One night I slept very soundly in the upper berth, but in the morning found my room flooded from the open port-holes, sofa, floor, and baggage wet, but no great harm done, my clothing being hung up. In the morning I knew the sailors were washing the deck, for the water leaked through and struck my face, but one learns not to mind such little matters when travelling, and I turned over for another sleep.

It is rather hot on the steamer, thermometer eighty degrees, but the punkas are going in the cabin, and we are all quite comfortable.

We came from Bombay on the steamerAssam, arrived at Aden on the 6th, and were transferred to this ship, and unfortunately there was not time for us to go ashore, but I think we lost nothing, as it was a poor-looking place, nothing but rocks and fortifications.

We now see for the first time the coast of Arabia, big hills evidently of volcanic formation, and long reaches of white sand. The native boats crowded around the ship, offering ostrich feathers and various things for sale; boys were diving for silver pieces thrown into the water, and generally succeeded in getting them.

The run of four days up the historic Red Sea has been full of interest. One day the air was full of locusts flying over from Arabia to Africa, many of them falling on the deck. They looked like small birds when flying, but were not larger than katydids, and brown in color.

On Sunday the service was read by a clergyman who preached an excellent sermon. He read from the Bible the account of the passage of the Red Sea at a place not far from where we were, and the sermon was about it and Egypt.

The seats at the long tables in the dining-room were filled, nearly all the passengers being in attendance. The weather continues perfect, the water smooth and looking very blue. Captain Loggin, of this ship, says that on his last trip he had a lady passenger who was ninety-one years of age, andon a former trip another who was ninety-two, both of them very jolly and comfortable, and going from England to visit their relatives in India.

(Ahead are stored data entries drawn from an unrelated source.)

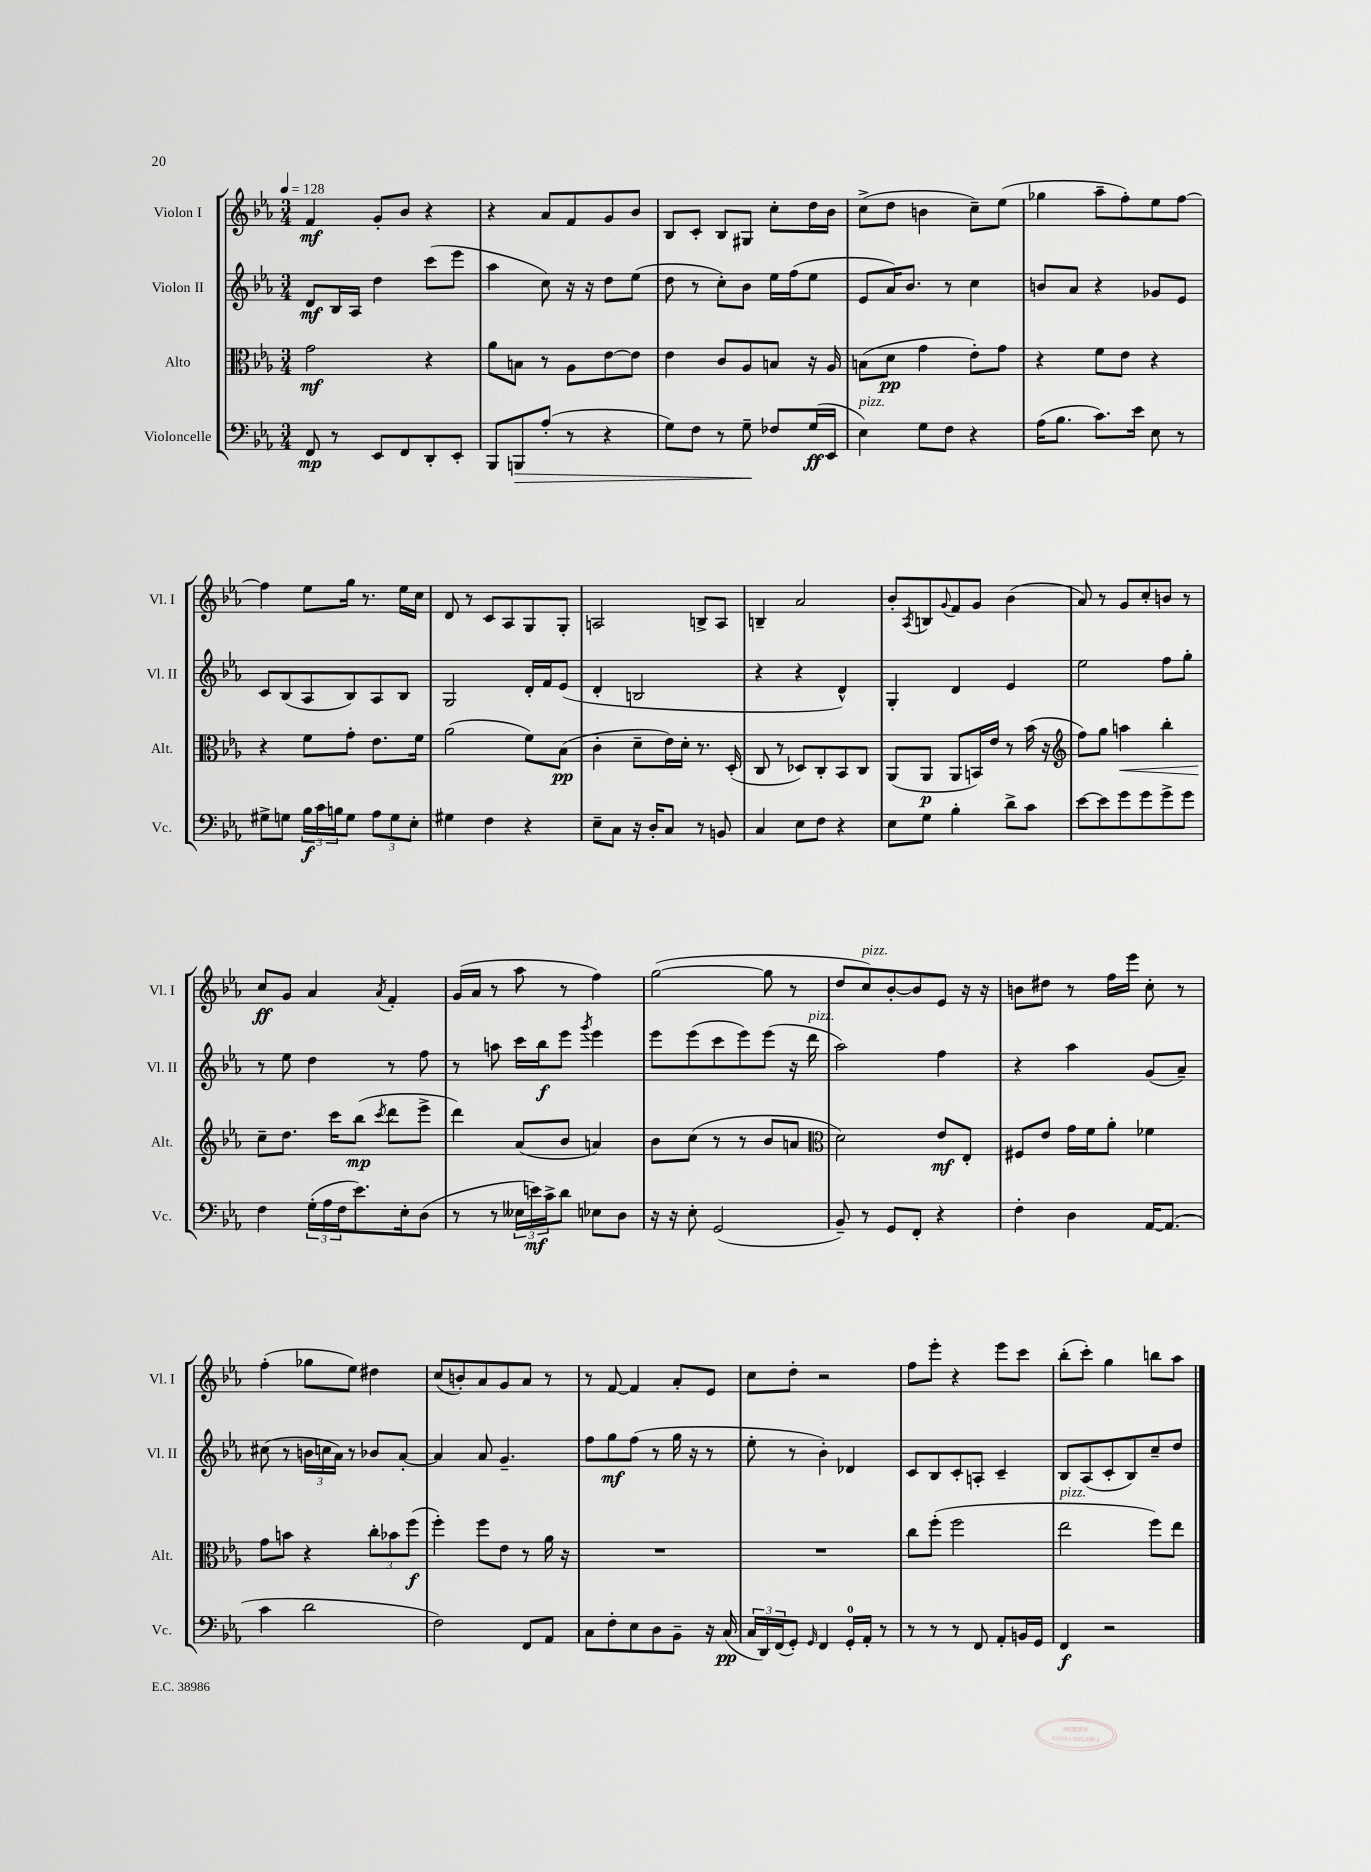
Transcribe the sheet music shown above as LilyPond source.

<<
\new StaffGroup <<
\new Staff = "s0" \with { instrumentName = "Violon I" shortInstrumentName = "Vl. I" } {
    \clef treble \key ees \major \numericTimeSignature \time 3/4 \tempo 4 = 128
    f'4\mf g'8-. bes'8 r4 |
    r4 aes'8 f'8 g'8 bes'8 |
    bes8 c'8-. bes8 gis8 c''8-. d''16 bes'16 |
    c''8->( d''8 b'4 c''8--) ees''8( |
    ges''4 aes''8-- f''8-.) ees''8 f''8~ |
    f''4 ees''8 g''16 r8. ees''16 c''16 |
    d'8 r8 c'8 aes8 g8 g8-. |
    a2 b8-> a8 |
    b4-- aes'2 |
    bes'8-. \acciaccatura { aes8 } b8 \appoggiatura { g'8 } f'8 g'8 bes'4( |
    aes'8) r8 g'8 c''8-. b'8 r8 |
    c''8\ff g'8 aes'4 \acciaccatura { aes'8 } f'4-. |
    g'16( aes'16 r8 aes''8 r8 f''4) |
    g''2~( g''8 r8 |
    d''8 c''8^\markup { \italic "pizz." }) bes'8~-. bes'8 ees'8 r16 r16 |
    b'8 dis''8 r8 f''16 ees'''16 c''8-. r8 |
    f''4-.( ges''8 ees''8) dis''4 |
    c''8( b'8-.) aes'8 g'8 aes'8 r8 |
    r8 f'8~ f'4 aes'8-. ees'8 |
    c''8 d''8-. r2 |
    f''8 ees'''8-. r4 ees'''8 c'''8 |
    bes''8-.( c'''8-.) g''4 b''8 aes''8 \bar "|." |
}
\new Staff = "s1" \with { instrumentName = "Violon II" shortInstrumentName = "Vl. II" } {
    \clef treble \key ees \major \numericTimeSignature \time 3/4
    d'8\mf bes16 aes16 d''4 c'''8( ees'''8 |
    aes''4 c''8) r16 r16 d''8 ees''8( |
    d''8 r8 c''8-.) bes'8 ees''16 f''16( ees''8 |
    ees'8 aes'16) bes'8. r8 c''4 |
    b'8 aes'8 r4 ges'8 ees'8 |
    c'8 bes8( aes8 bes8) aes8 bes8 |
    g2 d'16-. f'16 ees'8( |
    d'4-. b2 |
    r4 r4 d'4-^) |
    g4-. d'4 ees'4 |
    ees''2 f''8 g''8-. |
    r8 ees''8 d''4 r8 f''8 |
    r8 a''8 c'''16 bes''16\f ees'''8 \acciaccatura { g'''8 } ees'''4 |
    ees'''8 ees'''8( c'''8 ees'''8) ees'''8( r16 d'''16^\markup { \italic "pizz." } |
    aes''2) f''4 |
    r4 aes''4 g'8( aes'8--) |
    cis''8( r8 \tuplet 3/2 { b'16 c''16 aes'16) } r8 bes'8 aes'8~-. |
    aes'4 aes'8 g'4.-- |
    f''8 g''8\mf f''8( r8 g''16 r16 r8 |
    ees''8-. r8 bes'4-.) des'4 |
    c'8 bes8 c'8-. a8-. c'4-- |
    bes8 aes8( c'8-. bes8) c''8-- d''8 \bar "|." |
}
\new Staff = "s2" \with { instrumentName = "Alto" shortInstrumentName = "Alt." } {
    \clef alto \key ees \major \numericTimeSignature \time 3/4
    g'2\mf r4 |
    aes'8 b8 r8 aes8 ees'8~ ees'8 |
    ees'4 c'8 aes8 b8 r16 aes16 |
    b8( d'8\pp g'4 ees'8-.) g'8 |
    r4 f'8 ees'8 r4 |
    r4 f'8 g'8-. ees'8. f'16 |
    aes'2( f'8) bes8\pp( |
    c'4-. d'8-- ees'16) d'16-. r8. d16-.( |
    c8 r8 des8) c8-. bes,8 c8 |
    aes,8( aes,8\p aes,8 b,16) ees'16 r8 bes'16( r16 |
    \clef treble f''8) g''8 a''4\< bes''4-. |
    c''8--\! d''8. c'''16 bes''8\mp( \acciaccatura { c'''8 } d'''8 ees'''8-> |
    d'''4) aes'8( bes'8 a'4) |
    bes'8 c''8( r8 r8 bes'8 a'8 |
    \clef alto d'2) ees'8\mf ees8-. |
    fis8 ees'8 g'16 f'16 aes'8-. fes'4 |
    g'8 b'8 r4 \tuplet 3/2 { c''8-. bes'8 f''8\f( } |
    f''4-.) f''8 ees'8 r8 aes'16 r16 |
    R2. |
    R2. |
    c''8 f''8-.( f''2 |
    ees''2^\markup { \italic "pizz." } f''8) ees''8 \bar "|." |
}
\new Staff = "s3" \with { instrumentName = "Violoncelle" shortInstrumentName = "Vc." } {
    \clef bass \key ees \major \numericTimeSignature \time 3/4
    f,8\mp r8 ees,8 f,8 d,8-. ees,8-. |
    bes,,8 b,,8\> aes8-.( r8 r4 |
    g8) f8 r8 g8--\! fes8 g16\ff( ees,16 |
    ees4^\markup { \italic "pizz." }) g8 f8 r4 |
    aes16( bes8. c'8.) ees'16 ees8 r8 |
    gis8-> g8 \tuplet 3/2 { bes16\f c'16 b16 } g8 \tuplet 3/2 { aes8 g8 ees8-. } |
    gis4 f4 r4 |
    ees8-- c8 r16 d16-. c8 r8 b,8 |
    c4 ees8 f8 r4 |
    ees8 g8 bes4-. d'8-> c'8 |
    ees'8~ ees'8 g'8 g'8 g'8-> g'8 |
    f4 \tuplet 3/2 { g16-.( aes16 f16 } ees'8.) ees16-. d8( |
    r8 r8 \tuplet 3/2 { eeses16 e'16\mf) c'16-> } d'8 ees8 d8 |
    r16 r16 ees8-. g,2( |
    bes,8--) r8 g,8 f,8-. r4 |
    f4-. d4 aes,16~ aes,8.( |
    c'4 d'2 |
    f2) f,8 aes,8 |
    c8 f8-. ees8 d8 bes,8-- r16 c16\pp( |
    \tuplet 3/2 { c16 d,16) f,16( } g,8-.) \grace { g,16 } f,4 g,16-0-. aes,16-. r8 |
    r8 r8 r8 f,8 aes,8-. b,16 g,16 |
    f,4\f r2 \bar "|." |
}
>>
>>
\layout { \context { \Score \remove "Bar_number_engraver" } }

The captain said that on another of his trips, two ladies, strangers to each other, were put in one state-room in which were two wash-basins. One basin being a little larger than the other, each lady wanted the larger one, and appealed to him. He gave the matter due consideration, and finally informed them that the elder should have it. As we approach the upper end of the sea it narrows to about three miles, and we have good views of both the Arabian and the African coasts, long stretches of sand on both shores, and then mountains of volcanic origin, but not a sign of a town or of any inhabitants. Early one morning the captain gave notice that we were nearing the Sinai range of mountains, and he showed on his chart all the points of interest, and directly pointed out the historic mountain itself, situated beyond a range which was near the sea, and looming up so that we could see it with the naked eye, and very clearly with the glass. The mountain appeared to be about forty miles off.